[Listed entries Boundary: Start]

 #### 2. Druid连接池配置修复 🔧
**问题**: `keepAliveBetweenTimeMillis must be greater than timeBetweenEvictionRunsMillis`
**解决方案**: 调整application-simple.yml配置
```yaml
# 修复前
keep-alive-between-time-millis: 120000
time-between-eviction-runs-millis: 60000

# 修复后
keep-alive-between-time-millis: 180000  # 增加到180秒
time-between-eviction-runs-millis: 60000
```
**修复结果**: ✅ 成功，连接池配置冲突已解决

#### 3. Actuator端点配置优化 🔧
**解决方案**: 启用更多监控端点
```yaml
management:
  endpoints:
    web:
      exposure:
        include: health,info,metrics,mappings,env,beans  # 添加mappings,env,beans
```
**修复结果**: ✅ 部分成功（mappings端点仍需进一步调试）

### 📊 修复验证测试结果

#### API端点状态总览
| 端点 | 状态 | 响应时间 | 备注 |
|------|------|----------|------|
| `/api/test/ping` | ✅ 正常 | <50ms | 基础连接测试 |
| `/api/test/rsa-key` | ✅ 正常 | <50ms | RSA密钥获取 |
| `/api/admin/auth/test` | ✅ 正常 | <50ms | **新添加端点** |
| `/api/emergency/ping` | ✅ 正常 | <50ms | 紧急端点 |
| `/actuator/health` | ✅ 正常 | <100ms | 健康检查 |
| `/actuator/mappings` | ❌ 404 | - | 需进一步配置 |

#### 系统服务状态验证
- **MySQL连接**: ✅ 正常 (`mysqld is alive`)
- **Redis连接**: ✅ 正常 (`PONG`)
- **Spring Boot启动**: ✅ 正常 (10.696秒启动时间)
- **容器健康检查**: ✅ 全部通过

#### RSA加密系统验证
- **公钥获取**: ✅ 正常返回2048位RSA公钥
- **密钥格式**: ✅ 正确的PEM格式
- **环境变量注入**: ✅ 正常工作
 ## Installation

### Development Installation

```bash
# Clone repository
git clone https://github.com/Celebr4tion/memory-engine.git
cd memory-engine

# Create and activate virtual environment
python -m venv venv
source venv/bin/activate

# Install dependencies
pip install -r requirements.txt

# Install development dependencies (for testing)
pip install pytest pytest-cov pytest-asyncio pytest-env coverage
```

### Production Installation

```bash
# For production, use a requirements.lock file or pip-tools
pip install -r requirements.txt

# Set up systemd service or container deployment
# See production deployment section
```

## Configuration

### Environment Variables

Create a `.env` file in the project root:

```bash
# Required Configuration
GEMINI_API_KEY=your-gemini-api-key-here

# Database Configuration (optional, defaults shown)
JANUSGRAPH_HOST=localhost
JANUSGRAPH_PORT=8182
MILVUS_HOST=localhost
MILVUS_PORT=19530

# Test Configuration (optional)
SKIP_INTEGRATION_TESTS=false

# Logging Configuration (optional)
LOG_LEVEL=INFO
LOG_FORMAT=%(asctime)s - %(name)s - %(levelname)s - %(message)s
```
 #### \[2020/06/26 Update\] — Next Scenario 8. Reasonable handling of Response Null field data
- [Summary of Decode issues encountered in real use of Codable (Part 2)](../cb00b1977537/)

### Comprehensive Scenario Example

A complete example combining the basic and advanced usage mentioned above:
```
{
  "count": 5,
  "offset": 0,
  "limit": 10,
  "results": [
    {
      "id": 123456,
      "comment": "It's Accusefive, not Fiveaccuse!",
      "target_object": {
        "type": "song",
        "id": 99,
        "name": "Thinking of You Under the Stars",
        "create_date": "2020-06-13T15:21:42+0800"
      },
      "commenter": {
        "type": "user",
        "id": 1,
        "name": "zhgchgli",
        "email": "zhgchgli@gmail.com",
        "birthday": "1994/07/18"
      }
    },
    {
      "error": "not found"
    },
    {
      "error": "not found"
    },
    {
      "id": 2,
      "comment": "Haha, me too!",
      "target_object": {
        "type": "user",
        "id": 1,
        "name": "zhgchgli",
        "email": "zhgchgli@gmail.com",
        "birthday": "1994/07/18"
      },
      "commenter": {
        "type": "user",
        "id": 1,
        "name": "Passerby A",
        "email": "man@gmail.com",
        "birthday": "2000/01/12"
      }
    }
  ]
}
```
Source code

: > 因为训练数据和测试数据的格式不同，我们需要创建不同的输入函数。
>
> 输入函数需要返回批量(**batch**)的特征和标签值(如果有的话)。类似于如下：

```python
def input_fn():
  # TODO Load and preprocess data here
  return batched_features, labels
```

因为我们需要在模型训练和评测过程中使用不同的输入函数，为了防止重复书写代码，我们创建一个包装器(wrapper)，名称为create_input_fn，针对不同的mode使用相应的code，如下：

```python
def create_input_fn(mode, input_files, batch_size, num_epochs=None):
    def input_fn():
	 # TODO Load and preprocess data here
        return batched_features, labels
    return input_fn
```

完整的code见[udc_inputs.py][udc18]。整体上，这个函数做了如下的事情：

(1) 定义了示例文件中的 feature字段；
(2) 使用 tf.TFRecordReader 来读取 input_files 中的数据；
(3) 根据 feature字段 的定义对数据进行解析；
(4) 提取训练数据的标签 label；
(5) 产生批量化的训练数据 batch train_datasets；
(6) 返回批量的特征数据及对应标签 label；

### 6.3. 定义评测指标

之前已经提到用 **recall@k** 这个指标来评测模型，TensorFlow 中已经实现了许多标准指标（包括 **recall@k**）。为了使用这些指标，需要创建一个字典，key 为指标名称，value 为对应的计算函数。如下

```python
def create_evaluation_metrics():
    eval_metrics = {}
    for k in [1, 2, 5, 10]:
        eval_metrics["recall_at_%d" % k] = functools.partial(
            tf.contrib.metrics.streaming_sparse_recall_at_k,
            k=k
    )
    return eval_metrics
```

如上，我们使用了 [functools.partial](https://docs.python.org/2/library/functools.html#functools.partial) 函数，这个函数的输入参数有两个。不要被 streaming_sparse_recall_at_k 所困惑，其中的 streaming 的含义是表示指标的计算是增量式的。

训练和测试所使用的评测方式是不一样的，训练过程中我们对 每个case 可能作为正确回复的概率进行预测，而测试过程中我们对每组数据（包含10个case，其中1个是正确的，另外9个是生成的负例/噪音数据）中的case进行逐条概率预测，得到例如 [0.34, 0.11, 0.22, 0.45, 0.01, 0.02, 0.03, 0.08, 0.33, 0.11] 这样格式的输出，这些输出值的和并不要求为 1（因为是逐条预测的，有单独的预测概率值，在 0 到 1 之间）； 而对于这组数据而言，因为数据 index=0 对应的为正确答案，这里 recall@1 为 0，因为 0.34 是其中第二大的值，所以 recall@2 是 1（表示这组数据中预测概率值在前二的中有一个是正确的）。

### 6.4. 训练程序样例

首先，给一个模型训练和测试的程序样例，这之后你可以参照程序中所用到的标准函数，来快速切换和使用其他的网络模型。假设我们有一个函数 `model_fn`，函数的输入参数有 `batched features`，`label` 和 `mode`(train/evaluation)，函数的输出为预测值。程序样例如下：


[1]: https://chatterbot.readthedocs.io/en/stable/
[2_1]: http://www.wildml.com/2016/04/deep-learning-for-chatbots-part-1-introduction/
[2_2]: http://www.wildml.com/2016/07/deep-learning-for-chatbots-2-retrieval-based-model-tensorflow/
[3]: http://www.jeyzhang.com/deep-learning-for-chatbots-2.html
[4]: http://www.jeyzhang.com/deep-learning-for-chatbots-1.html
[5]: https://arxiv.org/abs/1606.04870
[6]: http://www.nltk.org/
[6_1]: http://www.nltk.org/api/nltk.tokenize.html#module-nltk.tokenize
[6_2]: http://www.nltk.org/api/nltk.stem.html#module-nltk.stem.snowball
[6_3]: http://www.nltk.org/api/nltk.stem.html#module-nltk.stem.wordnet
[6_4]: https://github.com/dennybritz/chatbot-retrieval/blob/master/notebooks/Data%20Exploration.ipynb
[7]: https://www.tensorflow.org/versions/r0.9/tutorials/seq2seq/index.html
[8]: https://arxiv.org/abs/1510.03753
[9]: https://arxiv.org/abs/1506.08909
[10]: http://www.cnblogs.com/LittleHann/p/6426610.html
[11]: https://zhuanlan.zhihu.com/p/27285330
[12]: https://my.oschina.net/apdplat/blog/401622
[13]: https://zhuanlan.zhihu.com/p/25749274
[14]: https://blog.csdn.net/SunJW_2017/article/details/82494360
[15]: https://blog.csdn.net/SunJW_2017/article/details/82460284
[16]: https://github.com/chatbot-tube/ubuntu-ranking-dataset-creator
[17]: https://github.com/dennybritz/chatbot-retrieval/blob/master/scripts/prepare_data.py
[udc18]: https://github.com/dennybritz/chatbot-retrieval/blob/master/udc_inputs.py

[Listed entries Boundary: End]

Task objective:
Begin with the line that has "#### API端点状态总览" in the listing above and end after the line that has "- **Spring Boot启动**: ✅ 正常 (10.696秒启动时间)"; output those lines exactly.

Response to this task:
#### API端点状态总览
| 端点 | 状态 | 响应时间 | 备注 |
|------|------|----------|------|
| `/api/test/ping` | ✅ 正常 | <50ms | 基础连接测试 |
| `/api/test/rsa-key` | ✅ 正常 | <50ms | RSA密钥获取 |
| `/api/admin/auth/test` | ✅ 正常 | <50ms | **新添加端点** |
| `/api/emergency/ping` | ✅ 正常 | <50ms | 紧急端点 |
| `/actuator/health` | ✅ 正常 | <100ms | 健康检查 |
| `/actuator/mappings` | ❌ 404 | - | 需进一步配置 |

#### 系统服务状态验证
- **MySQL连接**: ✅ 正常 (`mysqld is alive`)
- **Redis连接**: ✅ 正常 (`PONG`)
- **Spring Boot启动**: ✅ 正常 (10.696秒启动时间)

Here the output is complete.